++++ DATA SUPPLIED
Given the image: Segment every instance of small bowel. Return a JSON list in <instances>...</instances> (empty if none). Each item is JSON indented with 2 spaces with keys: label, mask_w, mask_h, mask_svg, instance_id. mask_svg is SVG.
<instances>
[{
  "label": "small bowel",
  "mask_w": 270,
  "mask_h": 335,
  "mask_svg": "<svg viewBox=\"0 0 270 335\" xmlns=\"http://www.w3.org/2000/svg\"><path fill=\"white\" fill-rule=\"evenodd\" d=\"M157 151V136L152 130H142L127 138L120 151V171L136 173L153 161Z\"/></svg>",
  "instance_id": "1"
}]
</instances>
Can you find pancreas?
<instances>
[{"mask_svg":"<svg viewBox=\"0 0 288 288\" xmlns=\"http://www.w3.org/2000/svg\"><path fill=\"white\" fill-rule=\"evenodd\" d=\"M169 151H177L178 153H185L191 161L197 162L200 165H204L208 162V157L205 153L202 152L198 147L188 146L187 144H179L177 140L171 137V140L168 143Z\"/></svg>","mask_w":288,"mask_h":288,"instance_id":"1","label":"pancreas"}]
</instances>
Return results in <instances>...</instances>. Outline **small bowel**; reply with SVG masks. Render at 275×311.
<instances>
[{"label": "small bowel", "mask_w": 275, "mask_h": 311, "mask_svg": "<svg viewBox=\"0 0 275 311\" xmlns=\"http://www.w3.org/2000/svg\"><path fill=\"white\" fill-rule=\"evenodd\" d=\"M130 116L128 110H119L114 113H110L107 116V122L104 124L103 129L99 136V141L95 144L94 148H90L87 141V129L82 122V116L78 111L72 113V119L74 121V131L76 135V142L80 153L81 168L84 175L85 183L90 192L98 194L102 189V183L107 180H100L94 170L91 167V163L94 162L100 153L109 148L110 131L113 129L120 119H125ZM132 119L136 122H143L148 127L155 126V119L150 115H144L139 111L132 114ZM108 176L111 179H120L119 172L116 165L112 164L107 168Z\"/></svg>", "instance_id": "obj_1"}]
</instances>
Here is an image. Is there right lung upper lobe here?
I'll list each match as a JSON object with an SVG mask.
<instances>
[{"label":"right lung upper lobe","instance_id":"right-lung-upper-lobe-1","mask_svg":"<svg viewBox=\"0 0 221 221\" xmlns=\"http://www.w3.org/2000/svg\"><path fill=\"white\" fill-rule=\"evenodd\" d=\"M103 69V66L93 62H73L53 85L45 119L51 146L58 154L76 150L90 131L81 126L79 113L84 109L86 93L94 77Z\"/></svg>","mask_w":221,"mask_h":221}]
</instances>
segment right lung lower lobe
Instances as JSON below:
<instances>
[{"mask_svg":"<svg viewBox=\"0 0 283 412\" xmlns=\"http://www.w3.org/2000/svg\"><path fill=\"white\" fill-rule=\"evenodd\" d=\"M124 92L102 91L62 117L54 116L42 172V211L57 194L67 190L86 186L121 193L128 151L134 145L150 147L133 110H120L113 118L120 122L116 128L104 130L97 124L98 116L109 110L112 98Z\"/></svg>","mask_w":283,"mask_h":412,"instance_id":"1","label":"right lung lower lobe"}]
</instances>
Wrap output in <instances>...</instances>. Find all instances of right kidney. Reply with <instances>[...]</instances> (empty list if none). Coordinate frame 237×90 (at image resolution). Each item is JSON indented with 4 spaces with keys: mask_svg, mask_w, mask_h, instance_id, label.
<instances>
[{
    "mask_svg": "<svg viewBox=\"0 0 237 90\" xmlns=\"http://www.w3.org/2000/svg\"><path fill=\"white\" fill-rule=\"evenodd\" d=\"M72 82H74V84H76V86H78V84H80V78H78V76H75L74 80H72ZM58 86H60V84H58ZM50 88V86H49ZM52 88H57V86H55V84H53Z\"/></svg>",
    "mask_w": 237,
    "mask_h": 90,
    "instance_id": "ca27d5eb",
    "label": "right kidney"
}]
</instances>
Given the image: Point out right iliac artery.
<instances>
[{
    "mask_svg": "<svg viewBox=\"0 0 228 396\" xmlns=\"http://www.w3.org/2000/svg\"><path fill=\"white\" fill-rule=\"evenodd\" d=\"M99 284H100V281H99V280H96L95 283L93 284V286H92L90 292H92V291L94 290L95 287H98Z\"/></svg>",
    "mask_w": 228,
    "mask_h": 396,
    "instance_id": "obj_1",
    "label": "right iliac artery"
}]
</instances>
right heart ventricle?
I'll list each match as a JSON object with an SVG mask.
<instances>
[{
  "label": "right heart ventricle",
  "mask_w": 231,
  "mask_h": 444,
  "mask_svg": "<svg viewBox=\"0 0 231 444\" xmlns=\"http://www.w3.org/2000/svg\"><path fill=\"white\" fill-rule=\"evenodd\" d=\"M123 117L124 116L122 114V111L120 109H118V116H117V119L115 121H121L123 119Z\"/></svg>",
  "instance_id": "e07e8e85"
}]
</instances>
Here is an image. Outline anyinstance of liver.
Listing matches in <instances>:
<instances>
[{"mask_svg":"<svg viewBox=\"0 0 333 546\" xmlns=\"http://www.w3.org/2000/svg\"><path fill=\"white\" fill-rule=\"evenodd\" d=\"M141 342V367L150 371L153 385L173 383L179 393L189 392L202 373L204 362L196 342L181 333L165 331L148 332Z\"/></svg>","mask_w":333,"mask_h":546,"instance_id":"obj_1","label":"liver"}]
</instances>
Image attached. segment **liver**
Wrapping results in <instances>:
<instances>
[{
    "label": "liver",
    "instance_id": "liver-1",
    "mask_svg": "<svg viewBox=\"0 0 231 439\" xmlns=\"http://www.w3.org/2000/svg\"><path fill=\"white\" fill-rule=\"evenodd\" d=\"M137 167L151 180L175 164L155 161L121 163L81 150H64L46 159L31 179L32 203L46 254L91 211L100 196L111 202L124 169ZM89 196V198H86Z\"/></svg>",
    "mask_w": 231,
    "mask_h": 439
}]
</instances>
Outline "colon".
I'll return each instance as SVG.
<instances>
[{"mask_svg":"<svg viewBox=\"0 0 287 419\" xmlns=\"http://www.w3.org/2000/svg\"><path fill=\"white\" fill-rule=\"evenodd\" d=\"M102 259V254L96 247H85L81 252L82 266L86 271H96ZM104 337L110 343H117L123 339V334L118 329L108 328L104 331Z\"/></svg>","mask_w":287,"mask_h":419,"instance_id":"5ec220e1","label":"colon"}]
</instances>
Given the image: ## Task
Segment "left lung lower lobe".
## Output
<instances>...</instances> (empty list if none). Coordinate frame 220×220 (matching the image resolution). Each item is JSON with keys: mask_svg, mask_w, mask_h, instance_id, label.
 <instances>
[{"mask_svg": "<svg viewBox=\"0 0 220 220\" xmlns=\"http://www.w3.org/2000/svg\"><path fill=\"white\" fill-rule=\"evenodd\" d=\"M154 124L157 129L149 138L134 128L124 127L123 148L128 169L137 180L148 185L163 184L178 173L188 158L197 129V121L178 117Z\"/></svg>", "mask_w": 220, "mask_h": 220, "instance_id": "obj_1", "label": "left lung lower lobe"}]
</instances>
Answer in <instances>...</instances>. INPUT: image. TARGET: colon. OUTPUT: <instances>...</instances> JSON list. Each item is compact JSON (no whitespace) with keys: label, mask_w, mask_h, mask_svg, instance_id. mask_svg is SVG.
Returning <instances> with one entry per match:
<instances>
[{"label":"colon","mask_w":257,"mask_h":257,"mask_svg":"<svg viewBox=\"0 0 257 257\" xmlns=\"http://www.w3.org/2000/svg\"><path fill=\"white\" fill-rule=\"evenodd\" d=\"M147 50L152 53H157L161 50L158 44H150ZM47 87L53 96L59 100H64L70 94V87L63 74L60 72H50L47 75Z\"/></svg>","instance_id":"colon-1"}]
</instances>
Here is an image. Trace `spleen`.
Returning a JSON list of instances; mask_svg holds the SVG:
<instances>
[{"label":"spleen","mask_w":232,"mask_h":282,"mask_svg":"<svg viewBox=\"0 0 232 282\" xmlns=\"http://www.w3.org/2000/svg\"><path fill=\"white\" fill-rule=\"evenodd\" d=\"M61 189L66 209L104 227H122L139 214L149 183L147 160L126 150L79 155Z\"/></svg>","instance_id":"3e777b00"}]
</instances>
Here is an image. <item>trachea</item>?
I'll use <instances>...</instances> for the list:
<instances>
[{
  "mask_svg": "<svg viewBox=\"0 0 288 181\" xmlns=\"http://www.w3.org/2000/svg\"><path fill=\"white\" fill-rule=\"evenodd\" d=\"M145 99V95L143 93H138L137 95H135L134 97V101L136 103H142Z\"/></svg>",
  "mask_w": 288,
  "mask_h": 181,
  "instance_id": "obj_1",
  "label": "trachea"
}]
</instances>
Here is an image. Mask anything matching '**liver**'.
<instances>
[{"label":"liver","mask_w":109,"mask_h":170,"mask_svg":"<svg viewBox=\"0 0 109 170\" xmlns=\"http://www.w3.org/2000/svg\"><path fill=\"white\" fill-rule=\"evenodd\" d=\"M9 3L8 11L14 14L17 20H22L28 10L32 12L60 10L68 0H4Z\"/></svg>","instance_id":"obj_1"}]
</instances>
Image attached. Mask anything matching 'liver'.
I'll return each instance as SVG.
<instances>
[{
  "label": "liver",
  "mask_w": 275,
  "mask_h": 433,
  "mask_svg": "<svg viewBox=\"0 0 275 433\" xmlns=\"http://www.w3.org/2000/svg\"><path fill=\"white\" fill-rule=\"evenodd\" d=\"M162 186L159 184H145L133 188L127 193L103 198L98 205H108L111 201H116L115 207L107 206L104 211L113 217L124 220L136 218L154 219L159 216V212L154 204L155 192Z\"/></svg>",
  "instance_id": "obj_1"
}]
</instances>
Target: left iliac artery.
++++++++
WORK TO COMPLETE.
Report how many lines in the data above contain the string "lung". Matching is case-sensitive, so answer with the number alone.

COMPLETE RESPONSE.
6